The blockdag is clearly a blockchain system, is so described
in the many papers that address scaling, and my design,
like the numerous excellent designs I swiped it from, should
be able to handle about six thousand transactions per second
on a group of peers with good internet connections and about
eight twelve terabyte hard disks in a raid 6 configuration.

The essence of a blockchain was I think proposed, or at least extensively discussed on this list long ago, as an immutable append only data structure that determines the current state of a database - the intended purpose being that people could not retroactively adjust the association between cryptographic and human readable identifiers.

If it is an immutable append only data structure with a hash that can used to prove facts about its current state, and summarizes a sequence of hashes that summarize all its past states, it is a blockchain.
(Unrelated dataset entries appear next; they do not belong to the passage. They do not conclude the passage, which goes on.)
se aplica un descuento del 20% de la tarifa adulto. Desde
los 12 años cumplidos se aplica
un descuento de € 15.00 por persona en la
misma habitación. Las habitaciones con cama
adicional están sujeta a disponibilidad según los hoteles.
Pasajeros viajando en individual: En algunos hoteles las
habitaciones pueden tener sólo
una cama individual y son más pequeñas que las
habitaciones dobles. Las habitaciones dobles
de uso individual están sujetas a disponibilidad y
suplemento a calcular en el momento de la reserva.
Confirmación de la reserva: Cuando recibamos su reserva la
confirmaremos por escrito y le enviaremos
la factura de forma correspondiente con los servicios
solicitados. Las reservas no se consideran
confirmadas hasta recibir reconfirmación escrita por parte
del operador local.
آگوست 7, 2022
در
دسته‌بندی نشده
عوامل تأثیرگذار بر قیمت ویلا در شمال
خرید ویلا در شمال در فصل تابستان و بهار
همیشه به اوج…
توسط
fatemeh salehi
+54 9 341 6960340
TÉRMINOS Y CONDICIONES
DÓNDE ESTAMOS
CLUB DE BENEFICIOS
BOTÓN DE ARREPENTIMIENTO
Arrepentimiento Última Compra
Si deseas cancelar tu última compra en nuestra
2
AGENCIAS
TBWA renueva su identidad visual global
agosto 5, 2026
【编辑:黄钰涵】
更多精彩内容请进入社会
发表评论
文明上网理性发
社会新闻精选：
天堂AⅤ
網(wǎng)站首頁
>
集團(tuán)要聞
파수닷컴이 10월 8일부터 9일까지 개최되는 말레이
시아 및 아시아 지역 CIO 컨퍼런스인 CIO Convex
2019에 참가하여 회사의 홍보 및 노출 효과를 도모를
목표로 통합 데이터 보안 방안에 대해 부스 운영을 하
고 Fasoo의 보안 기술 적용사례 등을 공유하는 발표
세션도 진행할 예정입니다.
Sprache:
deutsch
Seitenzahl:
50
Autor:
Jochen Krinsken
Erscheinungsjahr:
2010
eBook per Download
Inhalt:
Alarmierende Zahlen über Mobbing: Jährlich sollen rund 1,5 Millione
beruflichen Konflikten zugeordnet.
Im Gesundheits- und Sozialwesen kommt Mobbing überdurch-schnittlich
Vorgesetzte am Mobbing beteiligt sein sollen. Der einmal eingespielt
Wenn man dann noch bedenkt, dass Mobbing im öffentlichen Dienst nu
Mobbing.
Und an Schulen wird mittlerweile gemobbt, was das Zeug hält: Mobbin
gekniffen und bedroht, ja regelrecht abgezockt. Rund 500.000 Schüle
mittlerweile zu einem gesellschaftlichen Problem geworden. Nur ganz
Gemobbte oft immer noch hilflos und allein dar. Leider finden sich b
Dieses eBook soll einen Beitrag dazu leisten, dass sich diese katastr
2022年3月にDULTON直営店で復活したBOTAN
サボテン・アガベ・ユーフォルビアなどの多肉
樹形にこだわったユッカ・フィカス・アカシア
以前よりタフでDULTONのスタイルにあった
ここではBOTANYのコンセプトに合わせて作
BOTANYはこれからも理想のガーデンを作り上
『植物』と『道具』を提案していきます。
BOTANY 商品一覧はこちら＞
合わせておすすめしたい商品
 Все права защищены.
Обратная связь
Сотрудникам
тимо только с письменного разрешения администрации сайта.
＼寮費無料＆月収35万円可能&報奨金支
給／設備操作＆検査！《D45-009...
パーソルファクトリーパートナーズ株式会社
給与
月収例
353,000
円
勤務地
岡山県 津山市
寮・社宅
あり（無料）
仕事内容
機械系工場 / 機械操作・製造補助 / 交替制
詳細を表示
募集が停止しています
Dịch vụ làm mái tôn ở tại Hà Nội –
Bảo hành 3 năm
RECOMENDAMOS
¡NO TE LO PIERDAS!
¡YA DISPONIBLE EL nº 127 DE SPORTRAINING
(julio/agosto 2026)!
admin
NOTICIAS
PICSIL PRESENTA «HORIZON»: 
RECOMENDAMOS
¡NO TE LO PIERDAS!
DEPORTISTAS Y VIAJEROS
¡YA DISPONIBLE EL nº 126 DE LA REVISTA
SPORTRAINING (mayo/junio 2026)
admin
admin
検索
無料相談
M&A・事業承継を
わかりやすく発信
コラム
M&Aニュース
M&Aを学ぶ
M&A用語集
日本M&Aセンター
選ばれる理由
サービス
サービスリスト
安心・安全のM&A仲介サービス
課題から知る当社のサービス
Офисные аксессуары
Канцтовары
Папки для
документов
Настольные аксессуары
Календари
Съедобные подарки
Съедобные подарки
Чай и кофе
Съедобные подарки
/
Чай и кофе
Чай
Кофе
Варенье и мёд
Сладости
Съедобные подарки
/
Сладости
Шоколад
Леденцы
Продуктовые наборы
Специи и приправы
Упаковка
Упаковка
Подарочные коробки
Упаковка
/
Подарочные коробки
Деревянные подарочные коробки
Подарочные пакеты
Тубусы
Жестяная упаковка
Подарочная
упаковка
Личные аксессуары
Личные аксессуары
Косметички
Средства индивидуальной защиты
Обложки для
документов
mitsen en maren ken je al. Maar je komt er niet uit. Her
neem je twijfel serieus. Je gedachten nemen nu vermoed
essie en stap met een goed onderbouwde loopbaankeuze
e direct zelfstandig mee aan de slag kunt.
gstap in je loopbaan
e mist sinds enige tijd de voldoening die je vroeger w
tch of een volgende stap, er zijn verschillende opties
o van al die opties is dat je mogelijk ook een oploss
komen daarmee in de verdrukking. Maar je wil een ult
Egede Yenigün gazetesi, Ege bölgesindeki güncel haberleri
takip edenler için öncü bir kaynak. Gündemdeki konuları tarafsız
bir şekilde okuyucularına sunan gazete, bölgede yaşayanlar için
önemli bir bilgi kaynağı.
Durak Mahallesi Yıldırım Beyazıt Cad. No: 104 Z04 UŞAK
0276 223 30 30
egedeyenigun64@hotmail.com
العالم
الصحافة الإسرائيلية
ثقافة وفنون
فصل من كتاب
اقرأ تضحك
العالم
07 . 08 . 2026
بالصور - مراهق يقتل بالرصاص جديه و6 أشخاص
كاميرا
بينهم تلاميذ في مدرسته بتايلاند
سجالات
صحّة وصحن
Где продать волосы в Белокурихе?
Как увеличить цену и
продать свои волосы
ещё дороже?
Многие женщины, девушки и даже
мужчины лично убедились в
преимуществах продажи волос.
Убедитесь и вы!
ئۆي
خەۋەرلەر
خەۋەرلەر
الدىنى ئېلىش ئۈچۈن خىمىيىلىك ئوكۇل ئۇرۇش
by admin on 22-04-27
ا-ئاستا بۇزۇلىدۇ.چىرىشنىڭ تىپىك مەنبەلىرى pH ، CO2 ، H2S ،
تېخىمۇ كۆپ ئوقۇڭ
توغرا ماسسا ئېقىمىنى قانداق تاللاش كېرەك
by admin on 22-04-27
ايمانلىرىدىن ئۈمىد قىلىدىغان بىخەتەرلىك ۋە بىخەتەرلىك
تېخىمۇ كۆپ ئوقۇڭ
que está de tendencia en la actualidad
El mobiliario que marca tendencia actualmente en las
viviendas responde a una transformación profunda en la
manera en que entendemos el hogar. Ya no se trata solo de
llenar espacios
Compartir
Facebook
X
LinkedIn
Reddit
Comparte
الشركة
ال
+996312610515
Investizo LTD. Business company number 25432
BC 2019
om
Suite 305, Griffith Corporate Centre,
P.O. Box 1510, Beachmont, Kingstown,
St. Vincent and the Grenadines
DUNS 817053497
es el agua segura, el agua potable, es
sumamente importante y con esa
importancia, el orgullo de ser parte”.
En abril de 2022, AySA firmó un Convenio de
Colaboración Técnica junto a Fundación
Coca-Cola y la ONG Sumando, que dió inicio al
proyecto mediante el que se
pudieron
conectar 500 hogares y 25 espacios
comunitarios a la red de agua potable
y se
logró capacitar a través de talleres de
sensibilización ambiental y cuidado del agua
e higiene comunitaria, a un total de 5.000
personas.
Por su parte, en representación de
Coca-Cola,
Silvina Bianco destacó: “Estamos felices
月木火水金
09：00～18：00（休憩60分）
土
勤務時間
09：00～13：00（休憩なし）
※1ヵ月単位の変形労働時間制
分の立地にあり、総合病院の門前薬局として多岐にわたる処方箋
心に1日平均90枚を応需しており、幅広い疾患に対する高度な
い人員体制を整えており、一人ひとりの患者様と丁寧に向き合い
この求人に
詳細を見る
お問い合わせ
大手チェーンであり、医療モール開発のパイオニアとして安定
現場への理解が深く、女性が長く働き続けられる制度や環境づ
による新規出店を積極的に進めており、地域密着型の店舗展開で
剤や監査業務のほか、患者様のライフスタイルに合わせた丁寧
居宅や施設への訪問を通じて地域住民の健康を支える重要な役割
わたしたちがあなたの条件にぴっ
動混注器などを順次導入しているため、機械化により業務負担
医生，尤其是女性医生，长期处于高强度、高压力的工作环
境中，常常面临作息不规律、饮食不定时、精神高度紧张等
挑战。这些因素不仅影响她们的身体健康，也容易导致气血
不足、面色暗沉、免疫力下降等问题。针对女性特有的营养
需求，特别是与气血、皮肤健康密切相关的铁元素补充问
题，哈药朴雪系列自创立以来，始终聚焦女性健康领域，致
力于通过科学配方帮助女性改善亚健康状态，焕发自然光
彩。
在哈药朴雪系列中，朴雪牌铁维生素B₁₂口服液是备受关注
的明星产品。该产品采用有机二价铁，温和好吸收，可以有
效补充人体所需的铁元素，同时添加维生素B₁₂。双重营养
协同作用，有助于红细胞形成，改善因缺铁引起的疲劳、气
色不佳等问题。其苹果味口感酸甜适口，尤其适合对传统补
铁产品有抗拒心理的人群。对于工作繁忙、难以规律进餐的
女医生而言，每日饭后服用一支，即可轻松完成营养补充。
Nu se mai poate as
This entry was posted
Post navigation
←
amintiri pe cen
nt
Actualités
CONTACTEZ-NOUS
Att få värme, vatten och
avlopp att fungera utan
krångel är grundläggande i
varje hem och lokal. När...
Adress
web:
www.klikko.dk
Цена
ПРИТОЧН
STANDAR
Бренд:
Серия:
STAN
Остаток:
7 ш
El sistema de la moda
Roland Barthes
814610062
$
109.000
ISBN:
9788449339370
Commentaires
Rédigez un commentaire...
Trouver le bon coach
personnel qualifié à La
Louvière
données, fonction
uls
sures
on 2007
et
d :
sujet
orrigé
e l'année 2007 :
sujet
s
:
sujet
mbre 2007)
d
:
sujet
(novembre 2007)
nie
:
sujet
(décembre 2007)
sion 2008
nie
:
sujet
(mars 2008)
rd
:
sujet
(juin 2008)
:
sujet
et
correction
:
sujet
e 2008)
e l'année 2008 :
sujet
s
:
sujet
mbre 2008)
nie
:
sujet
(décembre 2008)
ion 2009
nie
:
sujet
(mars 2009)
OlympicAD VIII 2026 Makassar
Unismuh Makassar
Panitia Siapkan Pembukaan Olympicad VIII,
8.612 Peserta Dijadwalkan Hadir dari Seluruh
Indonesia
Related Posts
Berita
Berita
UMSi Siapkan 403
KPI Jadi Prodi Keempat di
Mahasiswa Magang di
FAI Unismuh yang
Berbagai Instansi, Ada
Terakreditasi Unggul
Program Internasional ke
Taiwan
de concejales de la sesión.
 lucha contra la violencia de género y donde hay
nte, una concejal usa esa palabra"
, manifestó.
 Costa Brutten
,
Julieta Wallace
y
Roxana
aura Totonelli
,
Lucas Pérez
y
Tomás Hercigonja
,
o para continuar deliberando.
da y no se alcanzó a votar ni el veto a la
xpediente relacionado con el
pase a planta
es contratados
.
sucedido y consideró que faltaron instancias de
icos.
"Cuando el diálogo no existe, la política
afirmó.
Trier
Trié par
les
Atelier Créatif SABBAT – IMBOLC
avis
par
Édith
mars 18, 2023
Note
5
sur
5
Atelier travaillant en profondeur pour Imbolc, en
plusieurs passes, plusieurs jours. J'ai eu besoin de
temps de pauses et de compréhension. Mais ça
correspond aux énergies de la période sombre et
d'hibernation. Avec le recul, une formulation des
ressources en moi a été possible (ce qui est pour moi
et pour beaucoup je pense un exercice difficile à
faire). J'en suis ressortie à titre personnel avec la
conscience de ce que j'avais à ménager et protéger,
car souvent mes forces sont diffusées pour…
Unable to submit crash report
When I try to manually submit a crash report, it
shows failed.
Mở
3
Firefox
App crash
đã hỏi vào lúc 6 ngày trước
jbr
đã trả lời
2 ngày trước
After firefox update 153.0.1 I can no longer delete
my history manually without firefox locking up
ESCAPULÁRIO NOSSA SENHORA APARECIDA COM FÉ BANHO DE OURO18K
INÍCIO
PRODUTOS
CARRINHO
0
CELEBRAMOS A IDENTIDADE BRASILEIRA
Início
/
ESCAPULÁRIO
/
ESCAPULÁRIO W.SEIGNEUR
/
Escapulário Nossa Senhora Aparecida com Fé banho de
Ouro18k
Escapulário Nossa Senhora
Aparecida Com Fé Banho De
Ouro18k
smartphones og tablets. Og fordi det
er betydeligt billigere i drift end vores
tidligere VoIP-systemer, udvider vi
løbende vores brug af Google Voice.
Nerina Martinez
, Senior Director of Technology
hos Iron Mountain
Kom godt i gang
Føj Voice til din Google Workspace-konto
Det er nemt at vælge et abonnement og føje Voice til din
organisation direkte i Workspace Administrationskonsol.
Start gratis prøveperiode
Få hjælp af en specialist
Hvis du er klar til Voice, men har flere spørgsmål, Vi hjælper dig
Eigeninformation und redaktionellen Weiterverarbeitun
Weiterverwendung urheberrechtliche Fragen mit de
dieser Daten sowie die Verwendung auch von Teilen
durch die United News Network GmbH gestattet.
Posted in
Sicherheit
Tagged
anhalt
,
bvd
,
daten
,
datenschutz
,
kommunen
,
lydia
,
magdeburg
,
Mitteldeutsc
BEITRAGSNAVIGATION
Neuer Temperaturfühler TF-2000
He who controls the past controls the future.  He who controls the present controls the past.  The blockchain has very broad application throughout our society to resist what is being done to us.  Bitcoin was only the beginning.  We need next (after fixing scaling, and the lightning network) to fix accounting and bookkeeping, which is falling apart under Sarbanes Oxley (MF Global and the Great Mortgage Meltdown, the disappearance of IPOs)


> (B) attempts to "overthrow the existing financial system"
> are laughable,

I can see it falling before our eyes.  The only thing holding it up is the transaction limit on bitcoin.

The existing financial system relies excessively on trust, and
our elite is increasingly untrustworthy and unable and unwilling to trust each other.

You just cannot operate a trust based system with the people we have.